Terra em Transe é um filme sobre o que existe de grotesco, horroroso e pobre na América Latina. (…) Temos que afrontar nossa realidade com profunda dor, como um estudo da dor. Não existe nada de positivo na América Latina a não ser a dor, a miséria, isto é, o positivo é justamente o que se considera negativo. Porque é a partir daí que se pode construir uma civilização que tem um caminho enorme a seguir.

Ou nas palavras de Thiago, respondendo à pergunta Por que compor?

Compor para conduzir os impulsos inventivos por entre fantasmas, espelhos, antepassados. Assim talvez possamos esconjurar o desespero, que é a vitória do ‘sem sentido’.

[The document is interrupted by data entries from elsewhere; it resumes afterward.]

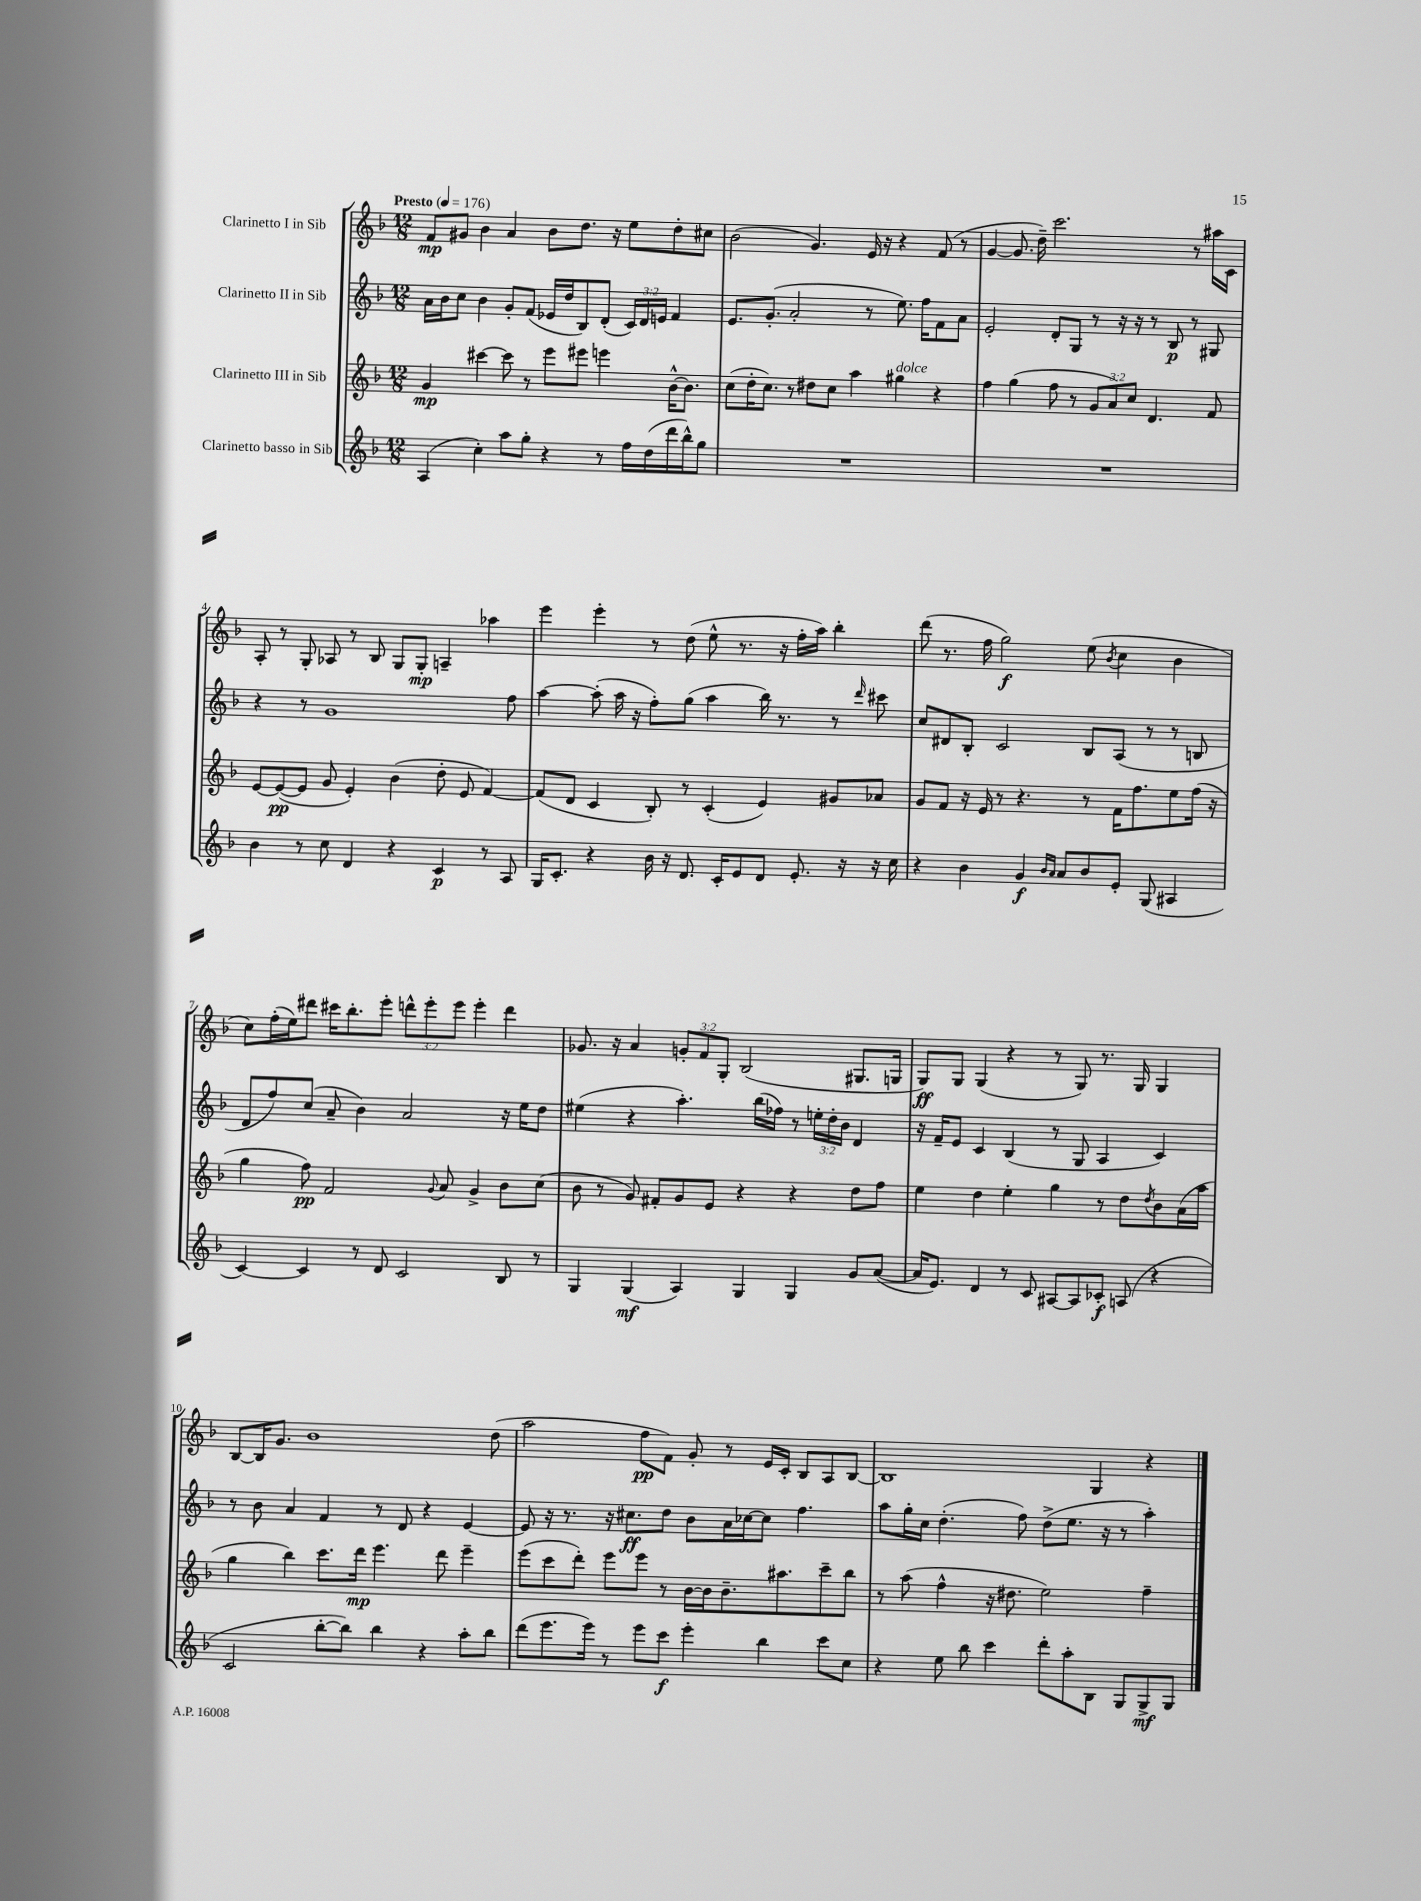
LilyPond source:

<<
\new StaffGroup <<
\new Staff = "s0" \with { instrumentName = "Clarinetto I in Sib" } {
    \clef treble \key f \major \numericTimeSignature \time 12/8 \override Staff.TupletNumber.text = #tuplet-number::calc-fraction-text \tempo "Presto" 4 = 176
    f'8\mp gis'8 bes'4 a'4 bes'8 d''8. r16 e''8 d''8-. cis''8 |
    bes'2( g'4.) e'16 r16 r4 f'8( r8 |
    g'4~ g'8. d''16--) c'''2. r8 ais''16 c'16 |
    a8-. r8 g8-. aes8 r8 bes8 g8 g8-.\mp a4-- aes''4 |
    e'''4 e'''4-. r8 d''8( e''8-^ r8. r16 f''16-. a''16) bes''4-. |
    d'''8( r8. f''16 g''2\f) e''8( \acciaccatura { bes'8 } c''4 bes'4 |
    c''8) f''16-.( e''16) dis'''8 cis'''16 bes''8.-. e'''8-. \tuplet 3/2 { d'''8-^ e'''8-. e'''8 } e'''4-. d'''4 |
    ges'8. r16 a'4 \tuplet 3/2 { g'8-. f'8 g8-. } bes2( gis8. g16 |
    g8\ff) g8 g4( r4 r8 g8) r8. g16 g4 |
    bes8~ bes16 g'8. bes'1 d''8( |
    a''2 f''8\pp f'8) g'8-. r8 e'16 c'16-. bes8 a8 bes8~ |
    bes1 g4 r4 \bar "|." |
}
\new Staff = "s1" \with { instrumentName = "Clarinetto II in Sib" } {
    \clef treble \key f \major \numericTimeSignature \time 12/8 \override Staff.TupletNumber.text = #tuplet-number::calc-fraction-text
    a'16 bes'16 c''8 bes'4 g'8-. f'8( ees'16 d''16 bes8) d'8-.( \tuplet 3/2 { c'16) d'16 e'16 } f'4 |
    e'8. g'8.-.( a'2-. r8 e''8.) f''16 f'8 a'8 |
    e'2-. d'8-. g8 r8 r16 r16 r8 bes8\p r8 gis8 |
    r4 r8 g'1 f''8 |
    a''4~ a''8-.( a''16 r16 f''8-.) g''8( a''4 bes''16) r8. r8 \grace { d'''16 } cis'''8 |
    c''8 dis'8 bes8-. c'2 bes8 a8( r8 r8 b8 |
    d'8 f''8) c''8( a'8-- bes'4) a'2 r16 e''16 d''8 |
    eis''4( r4 a''4.-.) bes''16( fes''16) r8 \tuplet 3/2 { e''16-. d''16-. bes'16 } d'4 |
    r16 f'16-- e'8 c'4 bes4( r8 g8 a4 c'4) |
    r8 bes'8 a'4 f'4 r8 d'8 r4 e'4~ |
    e'8 r16 r8. r16 cis''8.\ff d''8 bes'8 a'16 ces''16~ ces''8 f''4. |
    a''8 g''16-. c''16 d''4.-.( f''8) d''8->( e''8. r16 r8 a''4-.) \bar "|." |
}
\new Staff = "s2" \with { instrumentName = "Clarinetto III in Sib" } {
    \clef treble \key f \major \numericTimeSignature \time 12/8 \override Staff.TupletNumber.text = #tuplet-number::calc-fraction-text
    g'4\mp cis'''4~ cis'''8 r8 e'''8 eis'''8 e'''4 bes'16~-^ bes'8. |
    c''8( d''16-. c''8.) r8 dis''8 c''8 a''4 gis''4^\markup { \italic "dolce" } r4 |
    f''4 g''4( f''8 r8 \tuplet 3/2 { g'8 a'8) c''8 } d'4. f'8 |
    e'8~ e'8~\pp( e'8 g'8 e'4-.) bes'4( d''8-. e'8 f'4~) |
    f'8( d'8 c'4 bes8-.) r8 c'4-.( e'4) gis'8 aes'8 |
    g'8 f'8 r16 e'16 r8 r4. r8 f'16 f''8. e''8 f''16( r16 |
    g''4 f''8\pp) f'2 \appoggiatura { g'8 } a'8 g'4-> bes'8 c''8( |
    bes'8 r8 g'8) fis'8-. g'8 e'8 r4 r4 d''8 f''8 |
    e''4 d''4 e''4-. g''4 r8 d''8 \acciaccatura { d''8 } bes'8 a'16( a''16 |
    g''4 bes''4) c'''8. d'''16\mp e'''4. d'''8 e'''4-- |
    e'''8( c'''8 d'''8-.) e'''8 e'''8 r8 bes'16~ bes'16 bes'8.-- ais''8. c'''8-- bes''8 |
    r8 a''8( f''4-^ r16 dis''8. e''2) f''4-- \bar "|." |
}
\new Staff = "s3" \with { instrumentName = "Clarinetto basso in Sib" } {
    \clef treble \key f \major \numericTimeSignature \time 12/8
    a4( c''4-.) a''8 g''8-. r4 r8 f''16 d''16( d'''16 bes''16-^) g''8 |
    R1. |
    R1. |
    bes'4 r8 c''8 d'4 r4 c'4\p r8 a8 |
    g16 c'8.-. r4 bes'16 r16 d'8. c'16-. e'8 d'8 e'8.-. r16 r16 c''16 |
    r4 bes'4 g'4\f \grace { bes'16 a'16 } a'8 bes'8 e'8-. g8( ais4 |
    c'4~) c'4 r8 d'8 c'2 bes8 r8 |
    g4 g4\mf( a4) g4 g4 g'8 a'8~( |
    a'16 e'8.) d'4 r8 c'8 ais8~ ais8 ces'8-.\f a8( r4 |
    c'2 bes''8~-. bes''8) bes''4 r4 a''8-. bes''8 |
    d'''8( e'''8. e'''16) r8 e'''8 c'''8\f e'''4-. bes''4 c'''8 c''8 |
    r4 e''8 bes''8 c'''4 d'''8-. a''8-. bes8 g8 g8->\mf g8 \bar "|." |
}
>>
>>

E lembro imediata e novamente de Paulo Martins, personagem de Jardel Filho em Terra em transe, o jornalista e poeta que se arvora em tentar influenciar os destinos de seu país e perde-se na rede de intrigas que ajuda a tecer, abdicando da poesia por um fazer que o destrói. Thiago procura o outro caminho, tornando seu fazer artístico sua própria forma de atuar na construção do imaginário que reúne em si. Em seu álbum De ponta a ponta tudo é praia-palma, centralizado na canção que o nomina, realiza um ambicioso mas não exaustivo inventário do imaginário de um país que se constrói pela imagem de si mesmo, para se demolir ali adiante e recomeçar. Devastação, a canção seguinte, é aberta pelo violoncelo fazendo a frase inicial de Matita Perê, de Tom Jobim e Paulo Cesar Pinheiro, mas estendendo-a para o agudo, como que tomando-lhe o bastão. Passos seguintes no inventário que nunca termina.